# Manual root filesystem specification



## pavelsmelovsky (Dec 28, 2012)

Hi all.

I have a problem while system boot. (freebsd_1.jpg)
I installed my system on vmware player. Earlier I only installing FreeBSD 7.0, and have no problem...

First I try to use fsck(8) tool (*fsck -t ufs -y /dev/da0p4* - first to fix /etc partition and mount it). (freebsd_2.jpg)

Then I use fsck(8) for others partitions, and mounted them. (freebsd_3.jpg)

My /etc/fstab file look correctly (or not?) (freebsd_4_fstab)

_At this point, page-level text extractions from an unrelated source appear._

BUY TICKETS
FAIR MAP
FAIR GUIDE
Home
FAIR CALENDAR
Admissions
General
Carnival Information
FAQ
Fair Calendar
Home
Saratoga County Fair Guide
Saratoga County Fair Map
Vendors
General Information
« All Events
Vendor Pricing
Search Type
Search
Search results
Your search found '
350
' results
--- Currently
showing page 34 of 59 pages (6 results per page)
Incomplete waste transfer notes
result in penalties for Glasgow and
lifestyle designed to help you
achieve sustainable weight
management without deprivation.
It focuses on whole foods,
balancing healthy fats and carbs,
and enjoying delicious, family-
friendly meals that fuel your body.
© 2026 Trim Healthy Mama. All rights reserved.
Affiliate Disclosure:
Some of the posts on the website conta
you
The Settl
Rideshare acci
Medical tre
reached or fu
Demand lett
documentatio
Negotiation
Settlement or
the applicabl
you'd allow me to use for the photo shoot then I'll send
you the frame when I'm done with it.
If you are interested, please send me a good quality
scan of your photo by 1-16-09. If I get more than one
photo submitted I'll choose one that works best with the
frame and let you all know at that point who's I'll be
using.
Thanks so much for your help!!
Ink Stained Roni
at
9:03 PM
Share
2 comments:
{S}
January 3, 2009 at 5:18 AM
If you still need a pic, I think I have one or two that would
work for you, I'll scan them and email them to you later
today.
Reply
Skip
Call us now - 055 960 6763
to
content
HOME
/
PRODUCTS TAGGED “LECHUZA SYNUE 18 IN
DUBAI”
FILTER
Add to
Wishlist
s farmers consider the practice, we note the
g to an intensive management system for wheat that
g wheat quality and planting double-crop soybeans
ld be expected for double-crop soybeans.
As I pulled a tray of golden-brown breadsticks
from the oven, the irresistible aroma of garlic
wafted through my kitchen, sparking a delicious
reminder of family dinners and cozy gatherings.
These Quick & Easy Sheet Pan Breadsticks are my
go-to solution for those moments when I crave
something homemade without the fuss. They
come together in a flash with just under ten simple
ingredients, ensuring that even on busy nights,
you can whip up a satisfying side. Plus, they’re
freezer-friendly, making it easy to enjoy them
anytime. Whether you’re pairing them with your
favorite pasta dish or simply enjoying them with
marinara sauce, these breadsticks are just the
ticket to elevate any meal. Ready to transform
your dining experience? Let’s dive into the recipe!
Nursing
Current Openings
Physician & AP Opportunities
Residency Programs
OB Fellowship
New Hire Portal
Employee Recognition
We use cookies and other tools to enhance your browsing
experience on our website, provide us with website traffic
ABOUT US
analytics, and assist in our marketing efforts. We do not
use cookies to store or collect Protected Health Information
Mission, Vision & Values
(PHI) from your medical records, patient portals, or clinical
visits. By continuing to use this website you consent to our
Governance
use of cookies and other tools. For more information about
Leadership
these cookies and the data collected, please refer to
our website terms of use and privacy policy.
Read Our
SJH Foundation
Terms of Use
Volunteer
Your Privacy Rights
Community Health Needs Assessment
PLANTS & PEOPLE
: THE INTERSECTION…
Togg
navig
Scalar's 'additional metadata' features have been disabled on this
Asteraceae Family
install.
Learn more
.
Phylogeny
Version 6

But after reboot I see this problem again.


----------



## SirDice (Dec 28, 2012)

Don't put /etc/ on a separate filesystem. That's where the problem is.


----------



## wblock@ (Dec 28, 2012)

Why did you put /etc in a separate partition?


----------



## wblock@ (Dec 28, 2012)

Simulpost!


----------



## pavelsmelovsky (Dec 28, 2012)

Thanks for all! Problem solved.


----------



## SirDice (Dec 28, 2012)

To explain this a bit further, why it's a bad idea. Once the kernel is loaded the root (/) filesystem is mounted read-only. It then needs to access /etc/fstab to know which filesystems to mount so it can continue booting. Since that's on a separate (unmounted) filesystem the OS has no idea what to do next.


----------